_What you are asked to do_. Return all of the entries word for word, but omit the pictures they contain.

Object state change records:
--- START ---
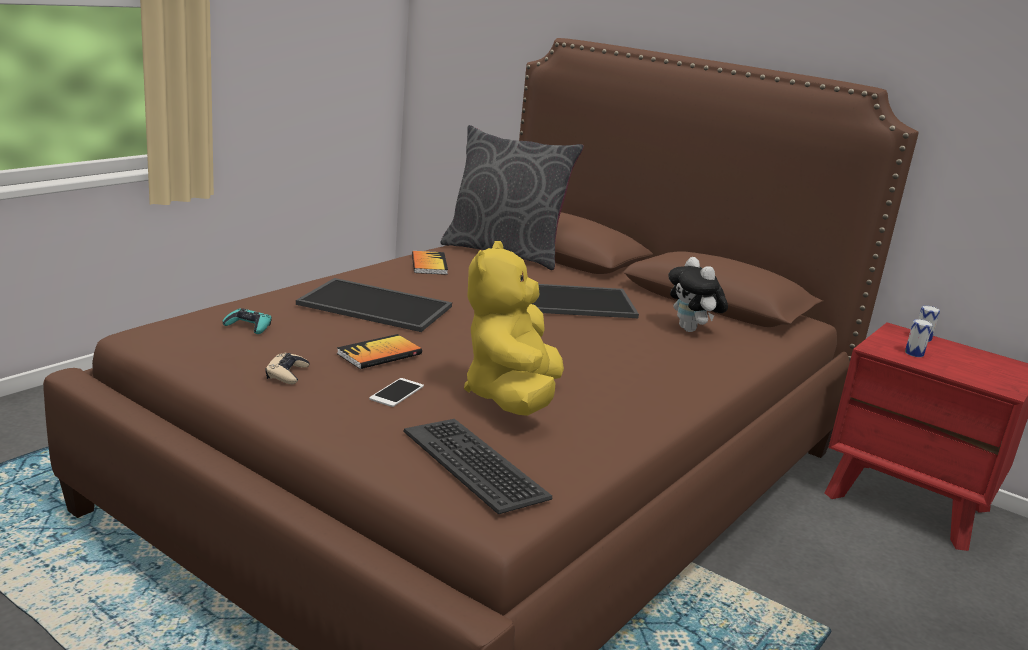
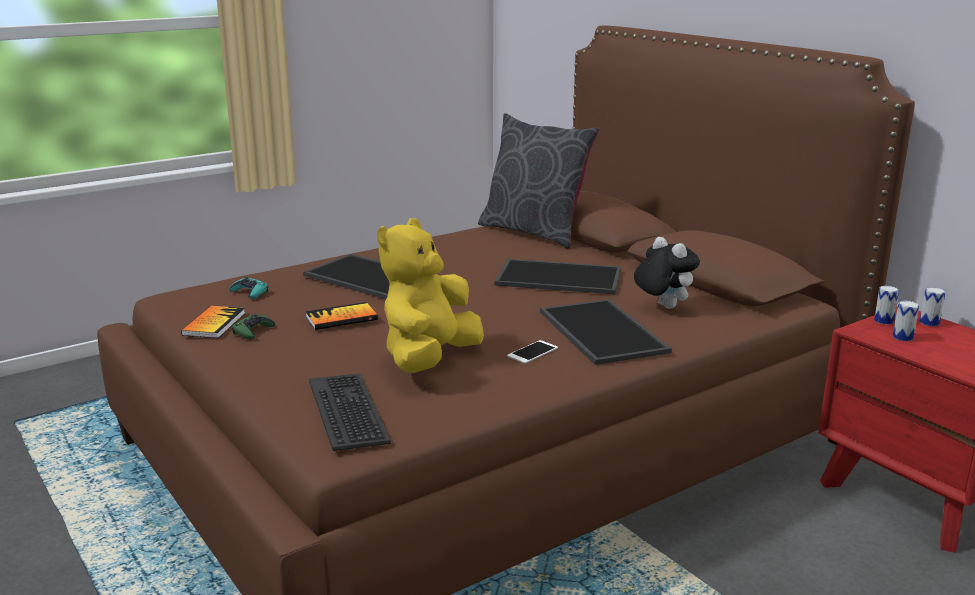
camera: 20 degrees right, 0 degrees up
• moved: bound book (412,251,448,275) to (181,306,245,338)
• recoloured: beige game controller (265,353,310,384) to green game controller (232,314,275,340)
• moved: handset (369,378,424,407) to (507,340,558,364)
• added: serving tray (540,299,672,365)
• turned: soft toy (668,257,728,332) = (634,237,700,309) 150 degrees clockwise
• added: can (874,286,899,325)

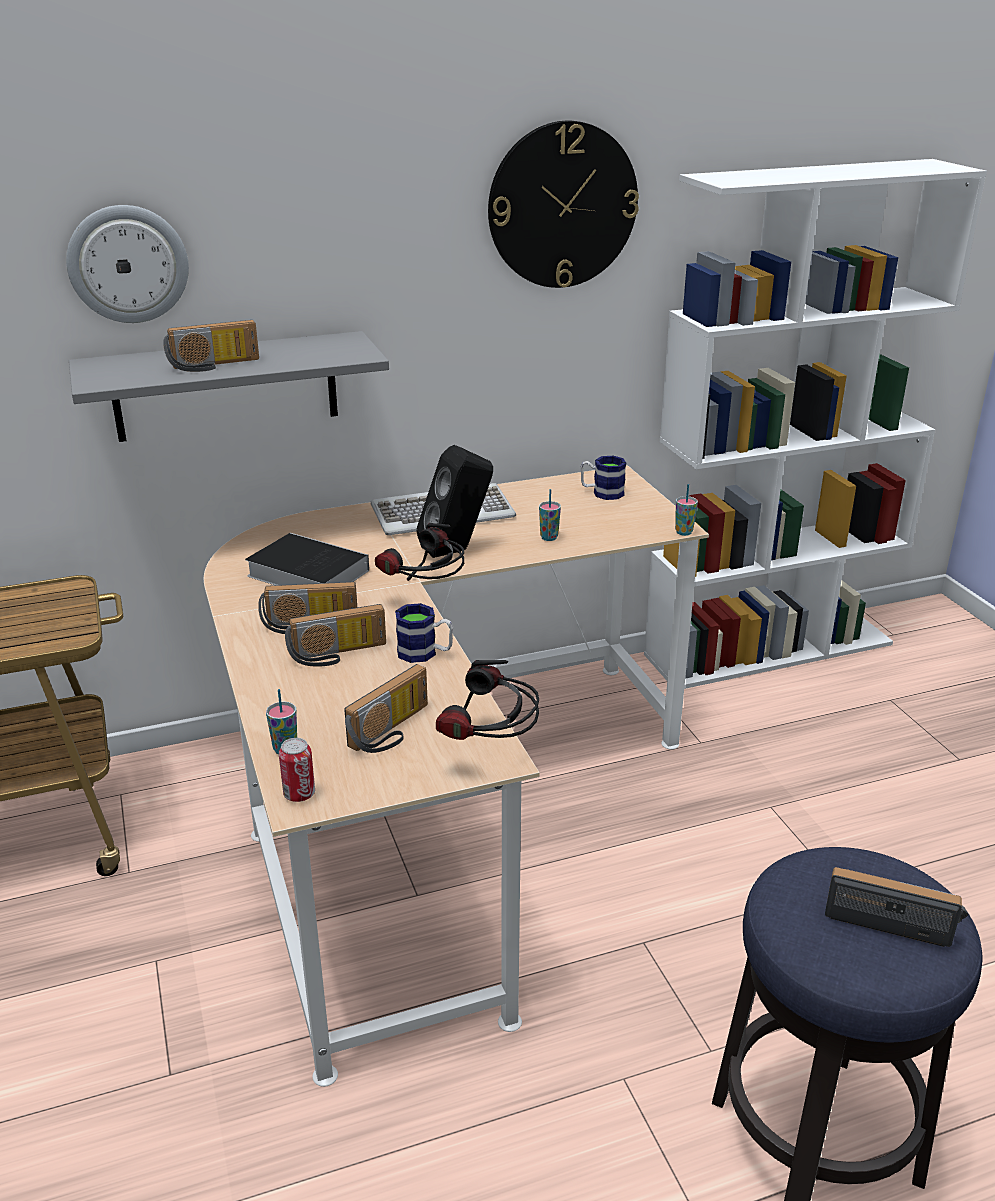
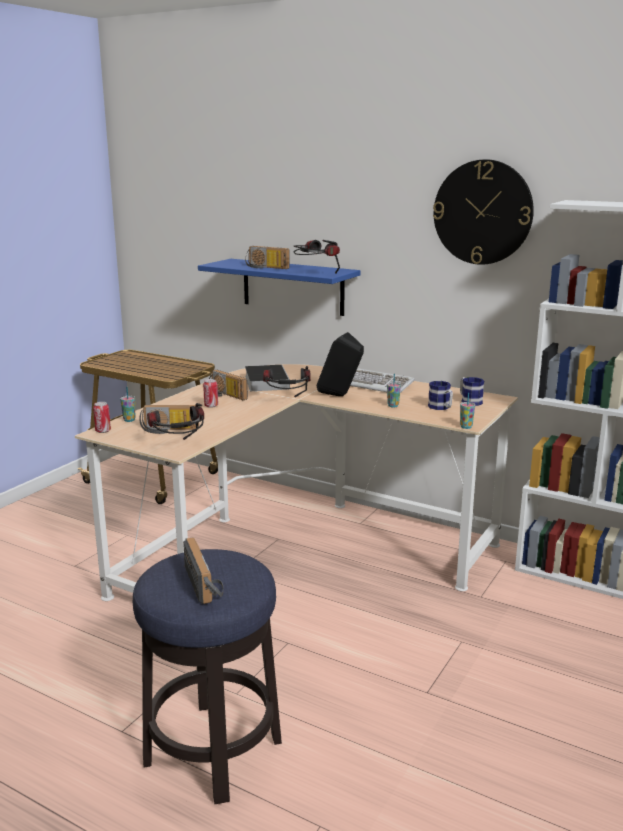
camera: 50 degrees right, 10 degrees down
• recoloured: grey wall shelf (69,331,389,442) to blue wall shelf (198,259,361,316)
• replaced: radio receiver (285,604,386,666) to can (203,379,218,408)
• added: pair of headphones (293,240,340,274)
• moved: tea mug (395,603,453,663) to (428,381,453,410)
• removed: clock on the wall (66,205,189,323)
--- END ---
_Task answer_.
camera: 20 degrees right, 0 degrees up
• moved: bound book (412,251,448,275) to (181,306,245,338)
• recoloured: beige game controller (265,353,310,384) to green game controller (232,314,275,340)
• moved: handset (369,378,424,407) to (507,340,558,364)
• added: serving tray (540,299,672,365)
• turned: soft toy (668,257,728,332) = (634,237,700,309) 150 degrees clockwise
• added: can (874,286,899,325)

camera: 50 degrees right, 10 degrees down
• recoloured: grey wall shelf (69,331,389,442) to blue wall shelf (198,259,361,316)
• replaced: radio receiver (285,604,386,666) to can (203,379,218,408)
• added: pair of headphones (293,240,340,274)
• moved: tea mug (395,603,453,663) to (428,381,453,410)
• removed: clock on the wall (66,205,189,323)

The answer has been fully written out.